BOLOGNA 24 MARZO Il Consorzio Cooperative Costruzioni di Bologna e il Consorzio Ravennate (CR di Ravenna), prima e seconda realtà consortile cooperativa a livello nazionale, si unificano e puntano al vertice nel settore dell’edilizia in Italia. Ieri infatti si sono svolte le assemblee dei due consorzi per deliberare la fusione, costituendo così una realtà imprenditoriale tra le più prestigiose di Legacoop. Il nuovo CCC diventa quindi consorzio unico nazionale nell’acquisizione di appalti, raggiungendo quota 1 miliardo 300 milioni di euro di fatturato.Il presidente del Consorzio di Bologna, Piero Collina, nel suo intervento all’Assemblea, ha voluto sottolineare la scelta strategica che sta alla base della fusione per incorporazione: “In un mercato sempre più difficile, e con vistose flessioni, era necessario razionalizzare l’organizzazione delle imprese del Movimento Cooperativo”.Il nuovo CCC potrà così contare su una base sociale di circa 320 cooperative, distribuite su tutto il territorio nazionale e con una forza lavoro di oltre 220 addetti.“E’ una scelta per lo sviluppo, in continuità con la nostra esperienza e radicamento territoriale, per dare migliori risposte a tutte le cooperative del settore, grandi, medie e piccole ”è stato il commento di Giancarlo Ciani, presidente del Consorzio Ravennate, il quale ha voluto ricordare l’importanza del CR, che opera in Romagna e in tutta Italia dal 1950, nonché i buoni risultati conseguiti fino al momento della fusione (oltre 200 milioni medi di fatturato l’anno e 170 cooperative associate).
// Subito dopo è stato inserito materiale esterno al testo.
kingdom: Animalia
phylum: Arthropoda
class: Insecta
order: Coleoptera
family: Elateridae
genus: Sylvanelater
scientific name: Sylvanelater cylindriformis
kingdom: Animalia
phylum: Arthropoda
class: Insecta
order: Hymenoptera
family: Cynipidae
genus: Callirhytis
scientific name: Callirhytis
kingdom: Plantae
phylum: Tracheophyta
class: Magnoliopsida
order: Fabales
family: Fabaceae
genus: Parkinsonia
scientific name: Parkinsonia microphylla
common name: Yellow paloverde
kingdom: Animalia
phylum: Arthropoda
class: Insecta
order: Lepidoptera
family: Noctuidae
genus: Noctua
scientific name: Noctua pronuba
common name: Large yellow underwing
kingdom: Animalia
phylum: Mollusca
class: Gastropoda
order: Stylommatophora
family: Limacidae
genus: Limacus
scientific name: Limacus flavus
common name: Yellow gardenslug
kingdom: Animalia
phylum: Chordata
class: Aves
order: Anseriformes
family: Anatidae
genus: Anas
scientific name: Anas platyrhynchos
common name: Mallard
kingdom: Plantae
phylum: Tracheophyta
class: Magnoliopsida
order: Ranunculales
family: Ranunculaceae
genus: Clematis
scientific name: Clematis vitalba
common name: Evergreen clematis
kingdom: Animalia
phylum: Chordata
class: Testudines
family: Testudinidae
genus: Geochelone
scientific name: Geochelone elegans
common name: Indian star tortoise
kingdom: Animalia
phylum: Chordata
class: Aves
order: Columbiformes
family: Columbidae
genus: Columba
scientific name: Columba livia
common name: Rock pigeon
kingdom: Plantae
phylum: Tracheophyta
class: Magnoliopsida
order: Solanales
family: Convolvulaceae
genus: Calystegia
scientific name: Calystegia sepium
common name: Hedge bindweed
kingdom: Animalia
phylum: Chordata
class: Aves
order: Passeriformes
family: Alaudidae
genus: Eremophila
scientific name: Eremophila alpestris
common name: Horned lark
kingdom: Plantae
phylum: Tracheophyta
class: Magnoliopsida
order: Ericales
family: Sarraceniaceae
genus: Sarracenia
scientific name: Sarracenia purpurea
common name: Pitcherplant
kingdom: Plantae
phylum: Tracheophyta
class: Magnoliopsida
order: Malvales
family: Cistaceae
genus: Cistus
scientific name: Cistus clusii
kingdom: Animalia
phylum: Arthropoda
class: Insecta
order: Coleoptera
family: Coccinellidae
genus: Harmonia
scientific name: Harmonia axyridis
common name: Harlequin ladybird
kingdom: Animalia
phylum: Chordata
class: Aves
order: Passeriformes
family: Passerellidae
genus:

Il nuovo consorzio manterrà una sua sede principale anche a Ravenna.Un vero colosso, il nuovo CCC, che nel 2010, l’anno “horribilis” dell’economia italiana, registra un portafoglio lavori di oltre 1 miliardo e 400 milioni di Euro (CCC Bologna 1 miliardo e 81 milioni e 351 milioni il Consorzio Ravennate).A ciò si aggiunge l’attività del settore approvvigionamenti (ex-ACAM) che movimenta acquisti per conto degli associati per circa 1,5 miliardi l’anno.Tra i lavori di maggior prestigio in attuazione da parte del nuovo CCC vanno ricordati: l’autostrada Brescia-Bergamo-Milano (Brebemi); la Agrigento-Caltanissetta; la costruzione di 132 impianti fotovoltaici in Puglia; la darsena di levante del porto di Napoli; la Metro C di Roma; la terza corsia dell’Autostrada Rimini-Pedaso, lavori di rete gas in Bulgaria e, in fase di definizione, un grattacielo nel centro di Varsavia.